Verilen görev:
Mevlana üzerine yazılan metne göre Aşkın Tedavisi oyununun galası hangi müzede yapıldı?

=== Kaynak metin ===

Türkiye’nin “Mevlana’nın Dünyanın İlk Psikoloğu” gerçeğini kullanmamasına hayret ediyorum.
29 Ocak 1998 Cumartesi gecesi, New York’ta Amerikan Doğal Tarih müzesinin ana salonunda seyirciler perdenin açılmasını bekliyorlardı. 1871 yılında kurulmuş olan bu müze, bugün dünyanın en büyük alana kurulu olan müzesidir. Bu tarihi müzede o akşam tarihi bir gerçek ilk defa ortaya çıkmaktaydı.
Perde açıldığında oynanan oyun: Healing of The Heart/Aşkın Tedavisi’ydi. Bu oyun, tarihte ilk psikoanalizin Mevlana tarafından yazılı olduğunu ortaya çıkarıyordu.
O yıllarda Mevlana üzerine bir belgesel film yapmıştım. Mevlana’nın Mesnevi’nin birinci cildindeki ilk öykü olan Padişahın Aşık Olduğu Kızı İyileştirmesi’ni okuduğumda psikoanalizin kurucusu Freud ve Jung dan tam 600 yıl evvel psikoanalizin bu öyküde yazılı olmasına hayret etmiştim. Bu eşsiz tarihsel gerçeğin ortaya çıkarılması için öyküyü tiyatro oyunu olarak yazdım. Oyunu yönettim ve bu gece oyunun galası New York’un bu çok önemli sahnesinde yapılmaktaydı.
Perde açıldı.

=== Verilen bilgiler ===

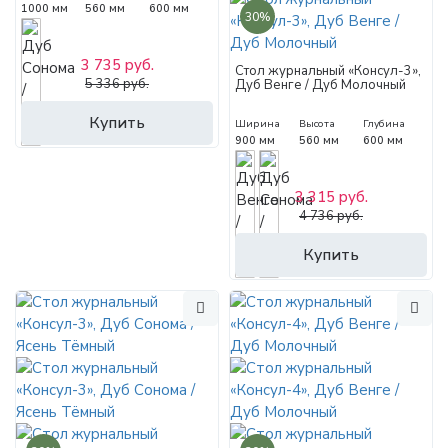
1000 мм
560 мм
600 мм
30%
3 735 руб.
Стол журнальный «Консул-3»,
5 336 руб.
Дуб Венге / Дуб Молочный
Купить
Ширина
Высота
Глубина
900 мм
560 мм
600 мм
3 315 руб.
4 736 руб.
Купить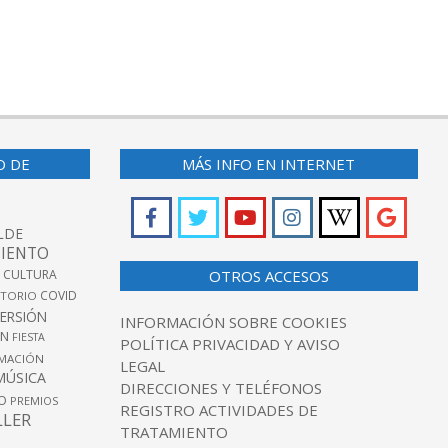
O DE
MÁS INFO EN INTERNET
LDE
IENTO
 CULTURA
OTROS ACCESOS
COVID
TORIO
VERSIÓN
INFORMACIÓN SOBRE COOKIES
ÓN
FIESTA
POLÍTICA PRIVACIDAD Y AVISO
MACIÓN
LEGAL
MÚSICA
DIRECCIONES Y TELÉFONOS
O
PREMIOS
REGISTRO ACTIVIDADES DE
LLER
TRATAMIENTO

===

Görevin çözümü:
New York'taki Amerikan Doğal Tarih müzesinin ana salonunda.